[Task to carry out] Return the records word for word. Any pictures in them are not part of the copy.

[Supplied material]
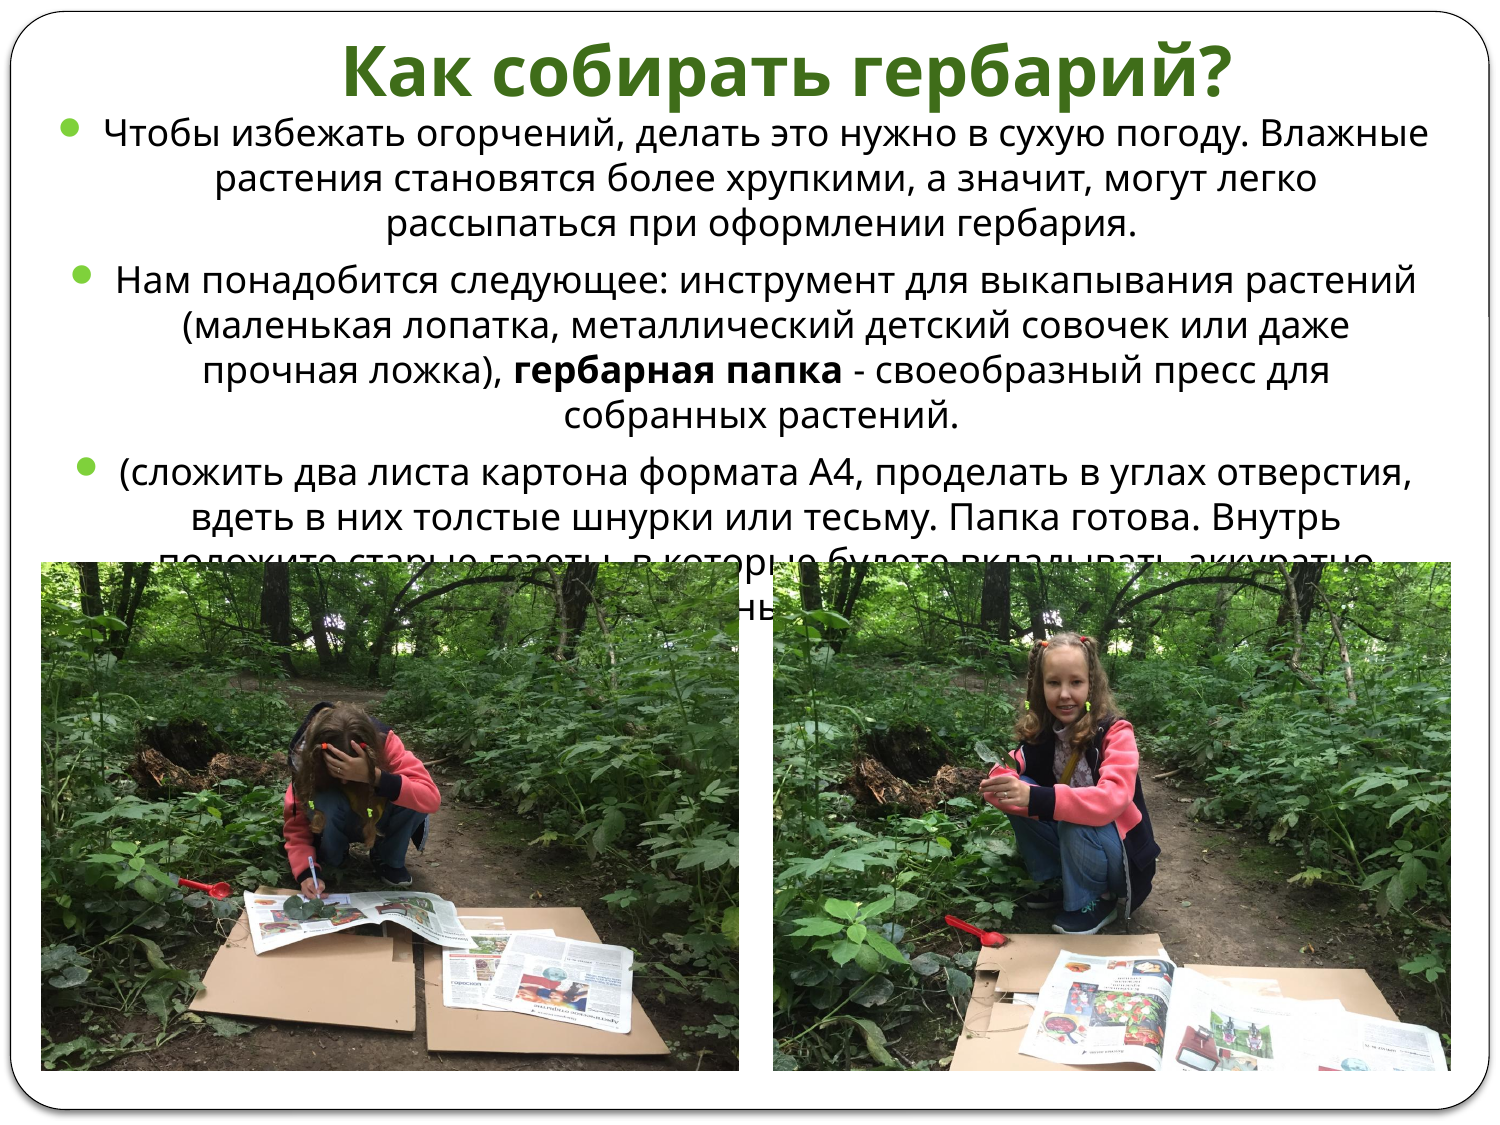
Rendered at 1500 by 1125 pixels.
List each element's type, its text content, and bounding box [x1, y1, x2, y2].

picture [41, 562, 739, 1071]
title Как собирать гербарий? [150, 19, 1425, 101]
picture [773, 562, 1452, 1071]
list Чтобы избежать огорчений, делать это нужно в сухую погоду. Влажные растения становятся более хрупкими, а значит, могут легко рассыпаться при оформлении гербария. Нам понадобится следующее: инструмент для выкапывания растений (маленькая лопатка, металлический детский совочек или даже прочная ложка), гербарная папка - своеобразный пресс для собранных растений. (сложить два листа картона формата А4, проделать в углах отверстия, вдеть в них толстые шнурки или тесьму. Папка готова. Внутрь положите старые газеты, в которые будете вкладывать аккуратно расправленные растения). [41, 101, 1447, 705]
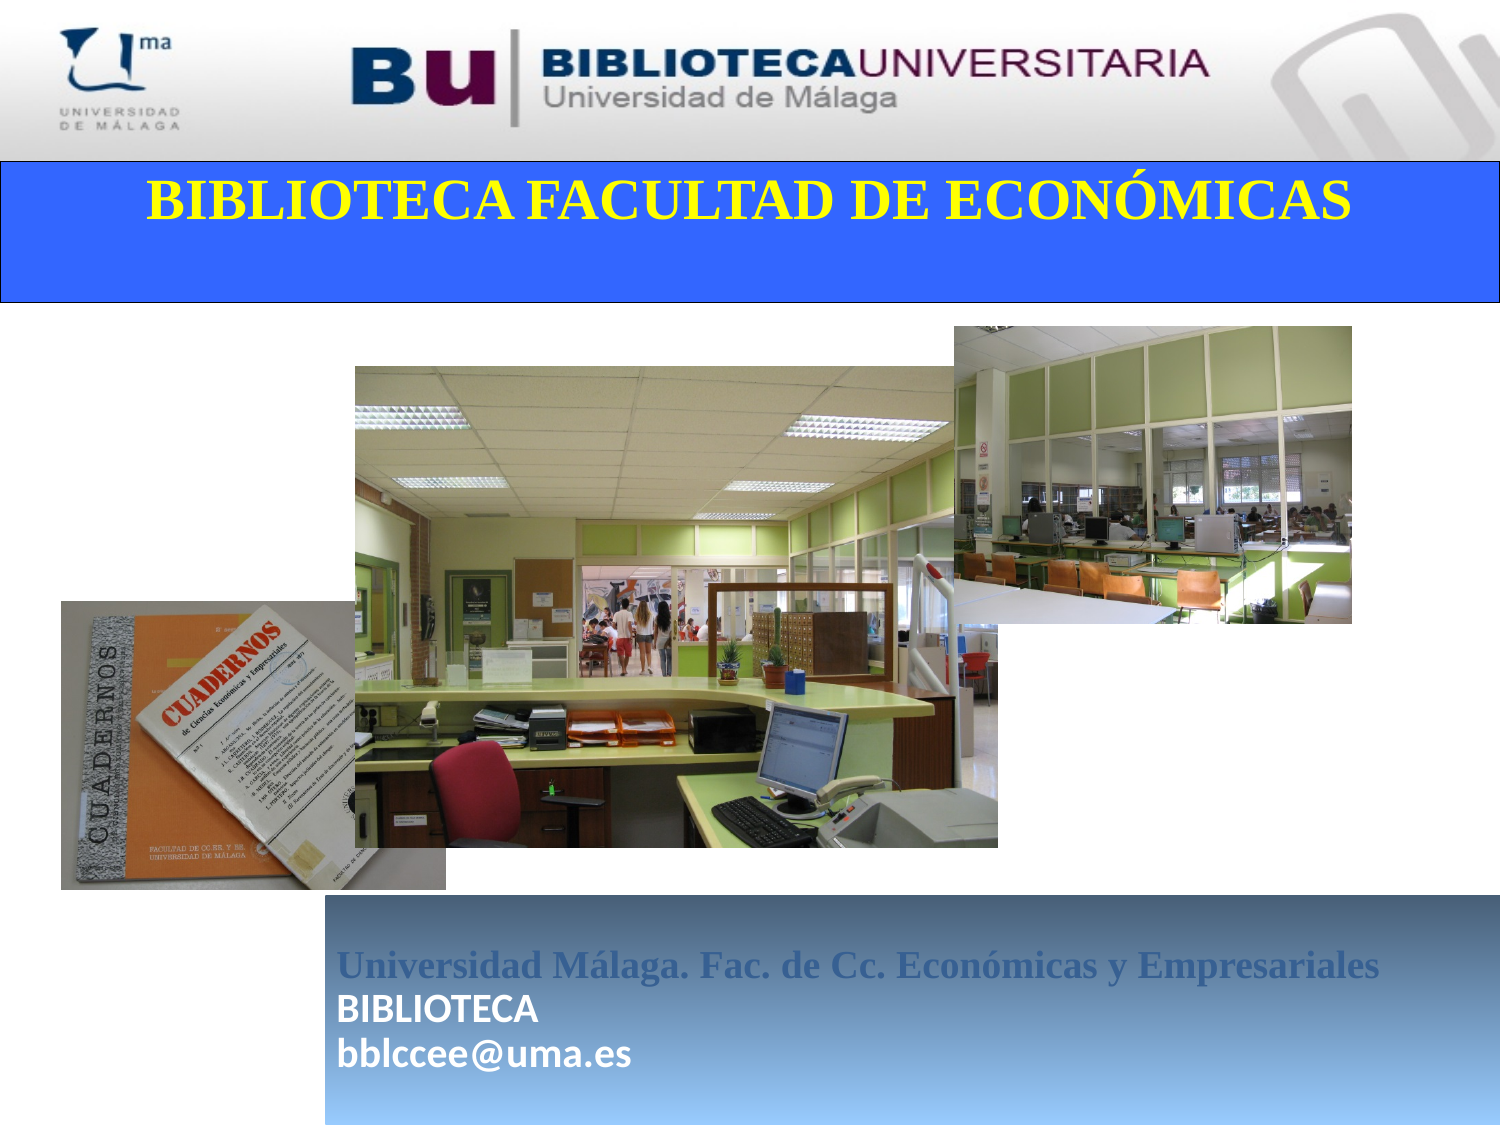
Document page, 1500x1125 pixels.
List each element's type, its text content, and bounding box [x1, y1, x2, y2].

table_header BIBLIOTECA FACULTAD DE ECONÓMICAS [1, 168, 1499, 302]
text_box Universidad Málaga. Fac. de Cc. Económicas y Empresariales BIBLIOTECA bblccee@uma.es [325, 895, 1500, 1125]
picture [0, 0, 1500, 161]
picture [60, 326, 1352, 890]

[Task solution]
Rendered at 1500 by 1125 pixels.
List each element's type, its text content, and bounding box [x1, y1, x2, y2].

picture [41, 562, 739, 1071]
title Как собирать гербарий? [150, 19, 1425, 101]
picture [773, 562, 1452, 1071]
list Чтобы избежать огорчений, делать это нужно в сухую погоду. Влажные растения становятся более хрупкими, а значит, могут легко рассыпаться при оформлении гербария. Нам понадобится следующее: инструмент для выкапывания растений (маленькая лопатка, металлический детский совочек или даже прочная ложка), гербарная папка - своеобразный пресс для собранных растений. (сложить два листа картона формата А4, проделать в углах отверстия, вдеть в них толстые шнурки или тесьму. Папка готова. Внутрь положите старые газеты, в которые будете вкладывать аккуратно расправленные растения). [41, 101, 1447, 705]
Document page, 1500x1125 pixels.
List each element's type, its text content, and bounding box [x1, y1, x2, y2].

table_header BIBLIOTECA FACULTAD DE ECONÓMICAS [1, 168, 1499, 302]
text_box Universidad Málaga. Fac. de Cc. Económicas y Empresariales BIBLIOTECA bblccee@uma.es [325, 895, 1500, 1125]
picture [0, 0, 1500, 161]
picture [60, 326, 1352, 890]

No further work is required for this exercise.